╭─ Page text

We are seeking an experienced Site Reliability Engineer / Platform Engineer to join our team and help build and maintain a resilient, scalable infrastructure supporting our applications across multiple cloud providers.
Requirements
- Design, build, and maintain infrastructure across AWS, GCP, and Azure using Infrastructure as Code (IaC) principles
- Implement and optimize CI/CD pipelines using tools like Argo and CircleCI to enable rapid, reliable deployments
- Manage and scale Kubernetes clusters in production environments, ensuring high availability and optimal resource utilization
- Administer and optimize cloud databases including MongoDB, Redis, RDS, and other data stores for performance and reliability
- Develop monitoring, alerting, and observability solutions to identify and resolve issues before they impact users
- Automate routine operational tasks to reduce manual toil and improve system reliability
- Conduct incident response and post-mortem analysis to drive continuous improvement
- Collaborate with development teams to design systems with reliability, scalability, and operational excellence in mind
- Document infrastructure architecture, runbooks, and operational procedures
- Evaluate and implement new tools and technologies to improve platform capabilities
Benefits
- Competitive salary
- Comprehensive benefits package
- Opportunity to work with cutting-edge cloud technologies and tools
- Collaborative environment focused on knowledge sharing and professional growth
- Remote or flexible work arrangement
- Continuous learning and development opportunities

╰─
╭─ Information shown

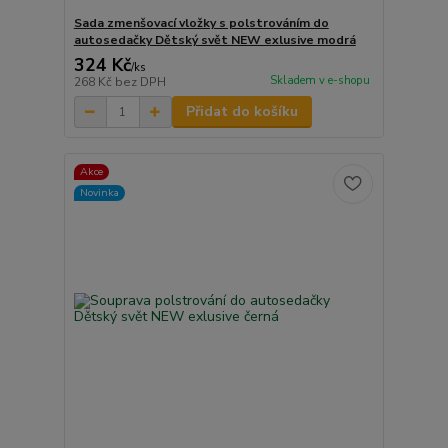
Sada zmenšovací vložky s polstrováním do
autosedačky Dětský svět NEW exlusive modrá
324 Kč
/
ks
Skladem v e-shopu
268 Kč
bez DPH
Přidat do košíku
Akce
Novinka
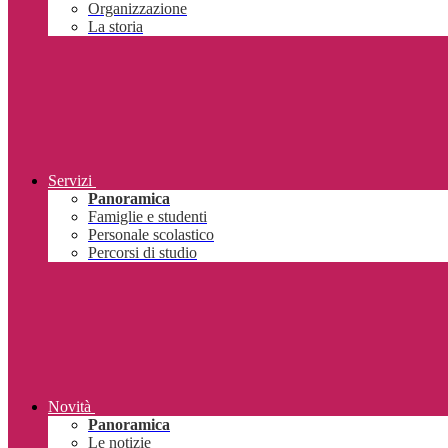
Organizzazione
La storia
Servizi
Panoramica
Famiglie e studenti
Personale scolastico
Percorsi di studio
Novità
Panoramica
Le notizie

╰─
╭─ Information shown

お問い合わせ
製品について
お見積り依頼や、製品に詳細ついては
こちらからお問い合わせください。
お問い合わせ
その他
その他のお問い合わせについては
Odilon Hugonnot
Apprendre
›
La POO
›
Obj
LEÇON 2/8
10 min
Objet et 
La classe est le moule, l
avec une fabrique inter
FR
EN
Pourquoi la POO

╰─
╭─ Information shown

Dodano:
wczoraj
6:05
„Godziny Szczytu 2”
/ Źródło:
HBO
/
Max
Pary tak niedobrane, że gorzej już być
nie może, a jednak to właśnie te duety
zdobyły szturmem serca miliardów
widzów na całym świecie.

╰─

> Set of tasks
1 - Which tools for CI/CD pipelines does the job posting name?
2 - Quote the job posting from "We are seeking" to "multiple cloud providers.".

> Answers for each item
1 - Argo and CircleCI.

2 -
We are seeking an experienced Site Reliability Engineer / Platform Engineer to join our team and help build and maintain a resilient, scalable infrastructure supporting our applications across multiple cloud providers.